Tuesday, September 8, 2009
Kindly allow (owlow) me to skip ahead to the present day. I plan to continue my gradual process of blog updates about the doings of Charles, Sarah and this year's owlets, Art and Mo, but I need to jump ahead briefly.
Tonight I went to the park for the seventh consecutive night and I did not observe the owlets at all. I have been keeping a keen eye and ear out for them as it has been some time since I have observed these fascinating owlets. To recap:
Last definite sighting of both owlets, Thursday, August 20, 2009
Last possible sighting of an owlet, Tuesday, August 25, 2009.
Since this date, I have not observed the owlets at all. A few days after August 25, when I still had not seen the owlets, I told myself that I would give two weeks from August 25 and if I had not seen the owlets within that two week period then I would make the call that they had headed out on their own.
Over the last two weeks I have not seen or heard the owlets but I have found some possible evidence of them. Evidence that might point to natural processes taking place or a premature end to their young lives. Along the north bank of Post-Dispatch Lake, I have found two stretches of the bank with numerous feathers (mostly body or contour feathers) on the ground. I'm not a feather expert but I'm pretty certain that some of the feathers are owl feathers. I think the other feathers are duck feathers as a few Mallard Duck families hung out on these stretches of lake shore.

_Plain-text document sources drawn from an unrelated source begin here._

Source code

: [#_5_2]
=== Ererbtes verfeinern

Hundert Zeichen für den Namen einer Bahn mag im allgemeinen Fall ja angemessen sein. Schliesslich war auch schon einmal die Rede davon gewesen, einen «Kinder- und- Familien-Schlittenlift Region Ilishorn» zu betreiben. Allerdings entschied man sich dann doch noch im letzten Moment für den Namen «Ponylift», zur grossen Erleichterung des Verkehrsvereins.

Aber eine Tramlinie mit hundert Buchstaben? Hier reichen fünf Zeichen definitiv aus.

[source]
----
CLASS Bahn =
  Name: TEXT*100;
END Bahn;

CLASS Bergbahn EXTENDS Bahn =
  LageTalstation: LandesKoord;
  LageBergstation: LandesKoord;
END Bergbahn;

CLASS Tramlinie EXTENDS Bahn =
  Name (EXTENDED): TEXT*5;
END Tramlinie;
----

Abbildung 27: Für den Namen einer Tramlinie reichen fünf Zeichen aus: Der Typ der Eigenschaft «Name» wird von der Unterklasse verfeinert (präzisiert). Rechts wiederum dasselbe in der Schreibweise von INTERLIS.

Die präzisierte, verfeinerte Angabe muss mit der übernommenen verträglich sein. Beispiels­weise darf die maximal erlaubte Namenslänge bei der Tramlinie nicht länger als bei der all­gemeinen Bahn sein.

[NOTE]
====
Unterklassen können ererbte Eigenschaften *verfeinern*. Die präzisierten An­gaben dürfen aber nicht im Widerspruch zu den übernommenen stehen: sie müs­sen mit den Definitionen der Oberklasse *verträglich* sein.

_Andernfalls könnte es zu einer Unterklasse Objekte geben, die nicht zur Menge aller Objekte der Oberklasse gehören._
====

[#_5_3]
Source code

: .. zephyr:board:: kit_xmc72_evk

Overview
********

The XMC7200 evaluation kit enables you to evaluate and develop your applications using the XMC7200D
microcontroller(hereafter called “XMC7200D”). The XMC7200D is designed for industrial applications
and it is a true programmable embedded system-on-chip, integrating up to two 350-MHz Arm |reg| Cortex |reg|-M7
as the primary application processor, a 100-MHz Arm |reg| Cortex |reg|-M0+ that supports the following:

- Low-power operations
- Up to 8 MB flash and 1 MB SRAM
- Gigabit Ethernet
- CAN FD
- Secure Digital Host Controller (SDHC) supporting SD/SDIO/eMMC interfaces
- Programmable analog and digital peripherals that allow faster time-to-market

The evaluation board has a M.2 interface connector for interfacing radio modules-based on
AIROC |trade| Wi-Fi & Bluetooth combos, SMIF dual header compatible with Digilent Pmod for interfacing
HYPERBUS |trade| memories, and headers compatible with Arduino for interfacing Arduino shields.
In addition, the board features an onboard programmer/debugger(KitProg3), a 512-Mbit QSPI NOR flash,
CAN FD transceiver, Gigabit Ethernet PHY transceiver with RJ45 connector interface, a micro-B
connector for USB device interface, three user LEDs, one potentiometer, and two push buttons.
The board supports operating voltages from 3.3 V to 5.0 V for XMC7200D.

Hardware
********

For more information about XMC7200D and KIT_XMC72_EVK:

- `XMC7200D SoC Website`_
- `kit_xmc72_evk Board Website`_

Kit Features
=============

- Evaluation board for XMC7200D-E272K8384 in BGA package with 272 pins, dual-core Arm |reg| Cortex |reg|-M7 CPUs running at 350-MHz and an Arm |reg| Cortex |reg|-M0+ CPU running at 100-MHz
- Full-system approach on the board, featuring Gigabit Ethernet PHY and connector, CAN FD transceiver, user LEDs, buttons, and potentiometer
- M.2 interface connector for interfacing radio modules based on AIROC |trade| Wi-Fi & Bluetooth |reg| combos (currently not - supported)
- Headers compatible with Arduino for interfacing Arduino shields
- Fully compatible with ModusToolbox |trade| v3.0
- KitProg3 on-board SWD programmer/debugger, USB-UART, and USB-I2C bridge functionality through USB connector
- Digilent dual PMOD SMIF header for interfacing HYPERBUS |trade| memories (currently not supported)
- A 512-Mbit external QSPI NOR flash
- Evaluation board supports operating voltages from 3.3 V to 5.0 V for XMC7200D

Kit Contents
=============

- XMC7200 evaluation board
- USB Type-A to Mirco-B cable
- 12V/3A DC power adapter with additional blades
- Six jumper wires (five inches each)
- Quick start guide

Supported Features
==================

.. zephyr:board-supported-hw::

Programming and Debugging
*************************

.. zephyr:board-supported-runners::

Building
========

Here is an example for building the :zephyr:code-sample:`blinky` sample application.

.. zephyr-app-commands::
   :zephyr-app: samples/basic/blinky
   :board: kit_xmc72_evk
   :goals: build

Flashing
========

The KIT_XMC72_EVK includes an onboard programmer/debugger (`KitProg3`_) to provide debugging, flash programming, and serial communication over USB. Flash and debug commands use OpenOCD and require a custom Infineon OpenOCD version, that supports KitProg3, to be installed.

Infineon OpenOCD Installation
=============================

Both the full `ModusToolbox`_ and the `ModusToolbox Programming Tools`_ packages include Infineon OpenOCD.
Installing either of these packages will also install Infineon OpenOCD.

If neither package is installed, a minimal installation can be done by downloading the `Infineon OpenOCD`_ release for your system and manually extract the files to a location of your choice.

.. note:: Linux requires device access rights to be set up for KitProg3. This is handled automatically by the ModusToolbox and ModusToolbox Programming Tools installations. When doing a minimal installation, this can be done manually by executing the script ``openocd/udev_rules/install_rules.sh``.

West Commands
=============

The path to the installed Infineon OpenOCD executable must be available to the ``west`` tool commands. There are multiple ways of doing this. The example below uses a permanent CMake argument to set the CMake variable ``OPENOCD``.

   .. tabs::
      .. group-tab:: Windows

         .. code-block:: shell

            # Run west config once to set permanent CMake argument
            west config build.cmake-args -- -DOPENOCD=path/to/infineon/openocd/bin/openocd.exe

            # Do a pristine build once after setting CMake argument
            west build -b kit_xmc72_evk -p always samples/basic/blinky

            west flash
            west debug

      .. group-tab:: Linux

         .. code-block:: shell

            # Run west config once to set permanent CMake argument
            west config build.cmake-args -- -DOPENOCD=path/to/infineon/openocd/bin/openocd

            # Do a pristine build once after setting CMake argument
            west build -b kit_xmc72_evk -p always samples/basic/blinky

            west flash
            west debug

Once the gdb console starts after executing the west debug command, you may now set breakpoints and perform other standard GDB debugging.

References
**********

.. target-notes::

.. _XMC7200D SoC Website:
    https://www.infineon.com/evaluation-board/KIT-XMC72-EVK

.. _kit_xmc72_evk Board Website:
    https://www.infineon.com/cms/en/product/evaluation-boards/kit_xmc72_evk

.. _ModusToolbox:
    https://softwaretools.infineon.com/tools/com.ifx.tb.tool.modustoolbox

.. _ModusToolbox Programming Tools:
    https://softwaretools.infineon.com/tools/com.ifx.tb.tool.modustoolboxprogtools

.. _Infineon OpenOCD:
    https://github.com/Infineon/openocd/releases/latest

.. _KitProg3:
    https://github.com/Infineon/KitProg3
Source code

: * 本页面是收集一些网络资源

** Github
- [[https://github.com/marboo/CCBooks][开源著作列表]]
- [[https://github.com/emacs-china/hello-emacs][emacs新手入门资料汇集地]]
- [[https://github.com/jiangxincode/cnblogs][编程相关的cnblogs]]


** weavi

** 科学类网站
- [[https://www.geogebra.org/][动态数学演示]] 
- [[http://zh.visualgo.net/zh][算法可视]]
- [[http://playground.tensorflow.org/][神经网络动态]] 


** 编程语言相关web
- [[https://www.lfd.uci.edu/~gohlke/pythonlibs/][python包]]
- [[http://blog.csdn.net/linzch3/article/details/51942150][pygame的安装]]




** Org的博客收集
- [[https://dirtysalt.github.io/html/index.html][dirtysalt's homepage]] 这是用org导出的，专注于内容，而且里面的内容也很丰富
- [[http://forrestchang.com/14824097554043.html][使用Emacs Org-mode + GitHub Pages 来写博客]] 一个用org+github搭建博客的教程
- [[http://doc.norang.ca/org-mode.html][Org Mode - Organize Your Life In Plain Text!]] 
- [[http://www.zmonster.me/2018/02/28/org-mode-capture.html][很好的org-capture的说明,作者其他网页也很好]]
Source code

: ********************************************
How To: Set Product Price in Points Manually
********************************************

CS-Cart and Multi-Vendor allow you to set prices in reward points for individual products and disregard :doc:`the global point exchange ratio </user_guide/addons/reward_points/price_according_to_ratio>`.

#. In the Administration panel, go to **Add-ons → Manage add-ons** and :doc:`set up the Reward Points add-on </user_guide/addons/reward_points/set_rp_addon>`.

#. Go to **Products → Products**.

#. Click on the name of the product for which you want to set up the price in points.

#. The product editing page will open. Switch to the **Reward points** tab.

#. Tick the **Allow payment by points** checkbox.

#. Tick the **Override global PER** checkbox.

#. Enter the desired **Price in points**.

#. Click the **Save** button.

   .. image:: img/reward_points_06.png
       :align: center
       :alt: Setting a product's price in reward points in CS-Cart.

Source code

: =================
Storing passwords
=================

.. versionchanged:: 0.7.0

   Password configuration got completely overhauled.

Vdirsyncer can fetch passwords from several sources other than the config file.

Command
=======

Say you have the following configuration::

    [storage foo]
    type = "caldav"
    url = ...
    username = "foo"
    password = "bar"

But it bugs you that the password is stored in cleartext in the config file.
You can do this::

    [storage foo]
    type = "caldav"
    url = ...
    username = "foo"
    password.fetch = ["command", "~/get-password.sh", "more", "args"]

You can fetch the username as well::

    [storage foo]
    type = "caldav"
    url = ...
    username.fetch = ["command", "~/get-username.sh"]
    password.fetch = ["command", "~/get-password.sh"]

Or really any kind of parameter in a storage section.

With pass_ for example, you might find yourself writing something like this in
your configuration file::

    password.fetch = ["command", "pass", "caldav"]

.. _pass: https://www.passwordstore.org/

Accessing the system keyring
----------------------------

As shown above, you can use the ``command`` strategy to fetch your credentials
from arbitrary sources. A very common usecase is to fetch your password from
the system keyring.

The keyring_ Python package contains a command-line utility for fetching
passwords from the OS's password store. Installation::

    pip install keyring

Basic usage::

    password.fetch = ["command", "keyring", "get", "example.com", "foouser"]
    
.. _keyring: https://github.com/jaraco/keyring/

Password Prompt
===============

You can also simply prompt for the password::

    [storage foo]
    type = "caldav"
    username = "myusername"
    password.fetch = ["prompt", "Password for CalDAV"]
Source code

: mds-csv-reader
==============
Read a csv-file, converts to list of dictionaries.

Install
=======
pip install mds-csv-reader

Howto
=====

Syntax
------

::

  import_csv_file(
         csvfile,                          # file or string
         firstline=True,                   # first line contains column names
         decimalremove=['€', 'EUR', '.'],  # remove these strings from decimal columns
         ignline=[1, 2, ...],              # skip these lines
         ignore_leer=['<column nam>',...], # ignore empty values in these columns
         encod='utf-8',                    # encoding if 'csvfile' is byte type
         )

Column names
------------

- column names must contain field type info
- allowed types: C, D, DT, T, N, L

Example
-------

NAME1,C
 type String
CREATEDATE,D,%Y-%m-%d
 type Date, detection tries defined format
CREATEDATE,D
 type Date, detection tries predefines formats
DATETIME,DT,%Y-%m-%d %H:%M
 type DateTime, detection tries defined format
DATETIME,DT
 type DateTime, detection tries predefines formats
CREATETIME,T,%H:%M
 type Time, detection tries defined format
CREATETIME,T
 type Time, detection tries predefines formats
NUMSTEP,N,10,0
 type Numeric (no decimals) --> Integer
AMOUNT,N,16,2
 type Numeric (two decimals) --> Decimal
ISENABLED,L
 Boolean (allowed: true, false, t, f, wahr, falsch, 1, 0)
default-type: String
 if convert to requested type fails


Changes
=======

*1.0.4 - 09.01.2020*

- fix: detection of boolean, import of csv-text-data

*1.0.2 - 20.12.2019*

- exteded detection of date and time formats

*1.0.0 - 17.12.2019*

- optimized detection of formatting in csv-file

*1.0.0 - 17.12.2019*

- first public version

My hope is that the owl feathers are a result of the owlets undergoing their first molt, completing the transition from juvenile to adult plumage. My fear is that the feathers are evidence that the owlets were attacked, injured and possibly killed by another animal. This concern is assuaged by the lack of other evidence such as blood trails and corpses. On the other hand, the large volume of feathers, particularly on one of the stretches gives me cause for concern.
While adult Great Horned Owls have very few natural predators, the owlets they are vulnerable to animals that would otherwise not pose a threat to them as adults unless they were were injured or ill. Of the animals that live in the park, the ones that could pose a hazard to even six month plus old owlets like Mo and Art are: Red Foxes, Red-Tailed Hawks, Coyotes, Raccoons, and Minks. In addition, many medium to large domestic dogs would be a formidable threat to an owlet.
The previous four groups of owlets born to Charles and Sarah have all left their parents territory well into September, usually between the second and third week of the month. I hope the owlets early absence is the result of their independent streak (particularly in Mo's case) and not the result of a predatory encounter with the owlets in the role of prey.
After making the call on Tuesday, September 8, that the owlets were no longer around, I have not gone looking for them. I have gone directly to Charles and Sarah's perch sites and watched them. As always, this is a bittersweet transistion. I am glad I can focus my time and energies more closely but I miss seeing the owlets and their continued growth and development.
I wish Mo and Art well and I look forward to continuing to tell their story retroactively! Thanks for reading!